Exercise inputs:
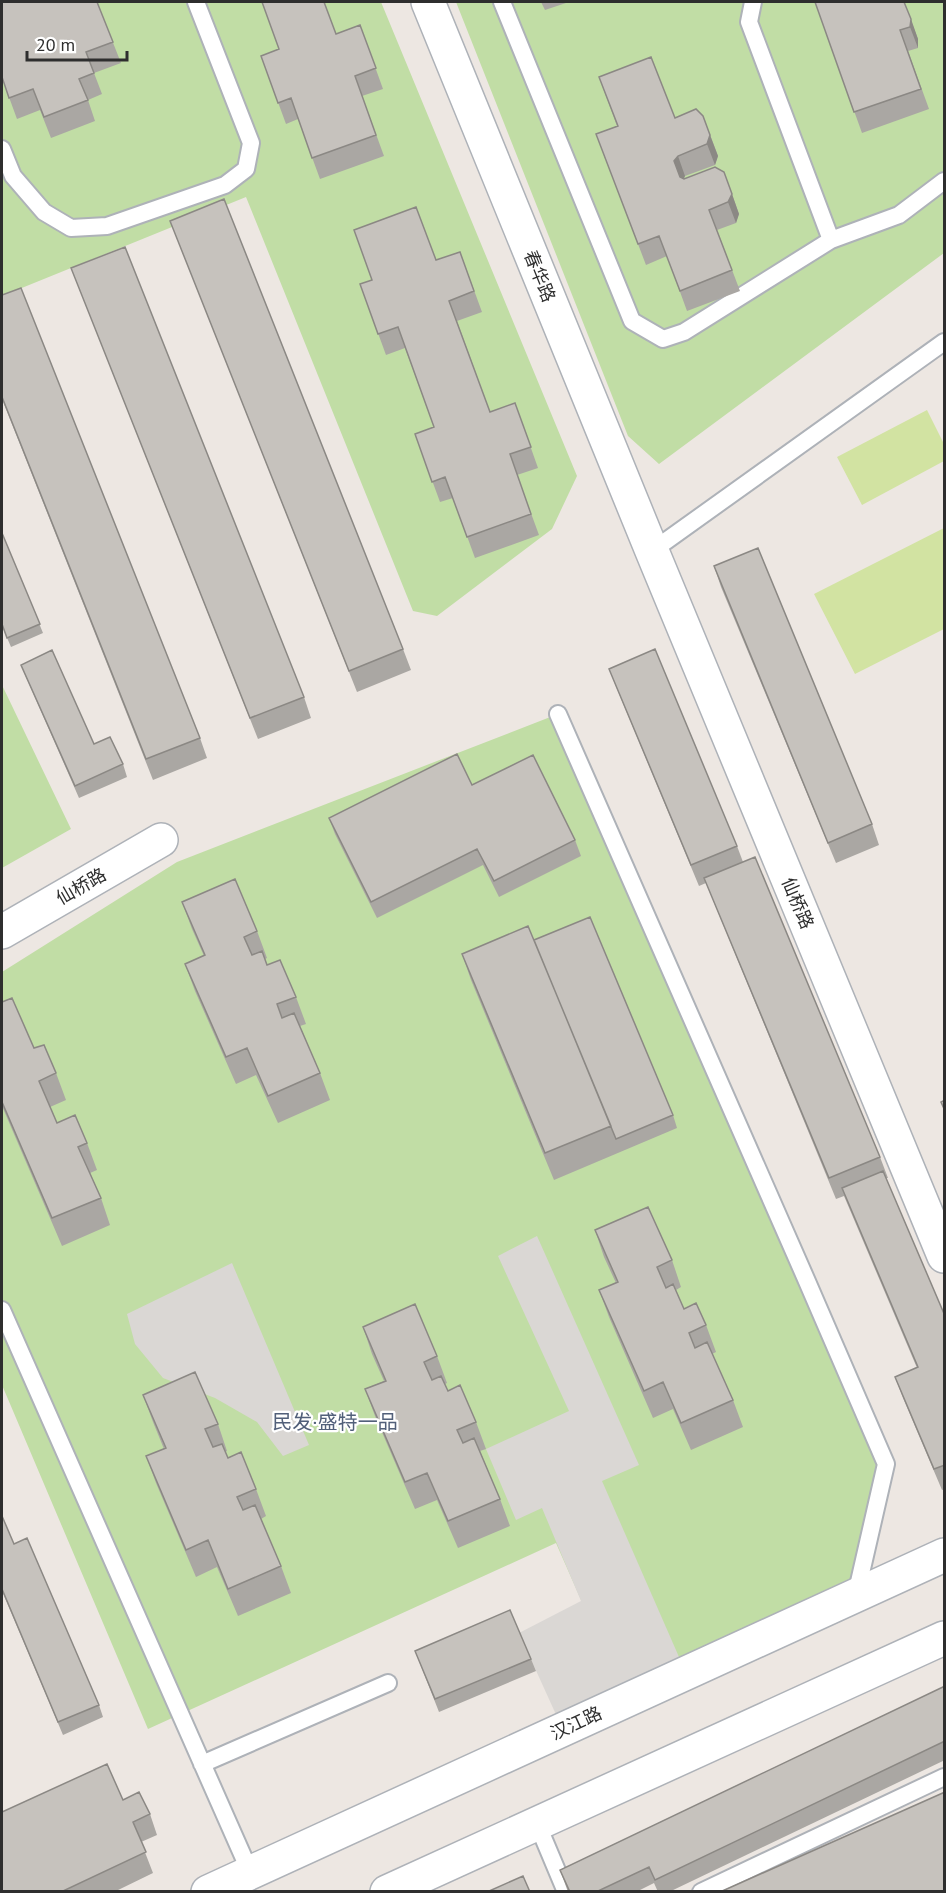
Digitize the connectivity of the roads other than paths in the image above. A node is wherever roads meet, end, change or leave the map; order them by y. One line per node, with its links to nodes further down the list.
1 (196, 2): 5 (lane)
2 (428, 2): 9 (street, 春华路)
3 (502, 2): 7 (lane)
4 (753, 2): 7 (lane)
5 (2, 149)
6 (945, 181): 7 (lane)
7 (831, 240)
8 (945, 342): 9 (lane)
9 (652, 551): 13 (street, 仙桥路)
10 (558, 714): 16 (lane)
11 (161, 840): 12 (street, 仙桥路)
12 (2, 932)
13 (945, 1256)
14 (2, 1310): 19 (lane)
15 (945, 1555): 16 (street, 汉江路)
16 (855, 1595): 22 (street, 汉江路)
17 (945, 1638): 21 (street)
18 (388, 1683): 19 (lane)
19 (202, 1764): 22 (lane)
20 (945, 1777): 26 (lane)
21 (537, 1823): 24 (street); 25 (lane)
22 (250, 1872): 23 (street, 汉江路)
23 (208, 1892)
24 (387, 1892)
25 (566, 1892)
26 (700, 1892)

Work instruction: With the pictures removed, repeat the listing above exactly as it stands.

Answer to the exercise:
Digitize the connectivity of the roads other than paths in the image above. A node is wherever roads meet, end, change or leave the map; order them by y. One line per node, with its links to nodes further down the list.
1 (196, 2): 5 (lane)
2 (428, 2): 9 (street, 春华路)
3 (502, 2): 7 (lane)
4 (753, 2): 7 (lane)
5 (2, 149)
6 (945, 181): 7 (lane)
7 (831, 240)
8 (945, 342): 9 (lane)
9 (652, 551): 13 (street, 仙桥路)
10 (558, 714): 16 (lane)
11 (161, 840): 12 (street, 仙桥路)
12 (2, 932)
13 (945, 1256)
14 (2, 1310): 19 (lane)
15 (945, 1555): 16 (street, 汉江路)
16 (855, 1595): 22 (street, 汉江路)
17 (945, 1638): 21 (street)
18 (388, 1683): 19 (lane)
19 (202, 1764): 22 (lane)
20 (945, 1777): 26 (lane)
21 (537, 1823): 24 (street); 25 (lane)
22 (250, 1872): 23 (street, 汉江路)
23 (208, 1892)
24 (387, 1892)
25 (566, 1892)
26 (700, 1892)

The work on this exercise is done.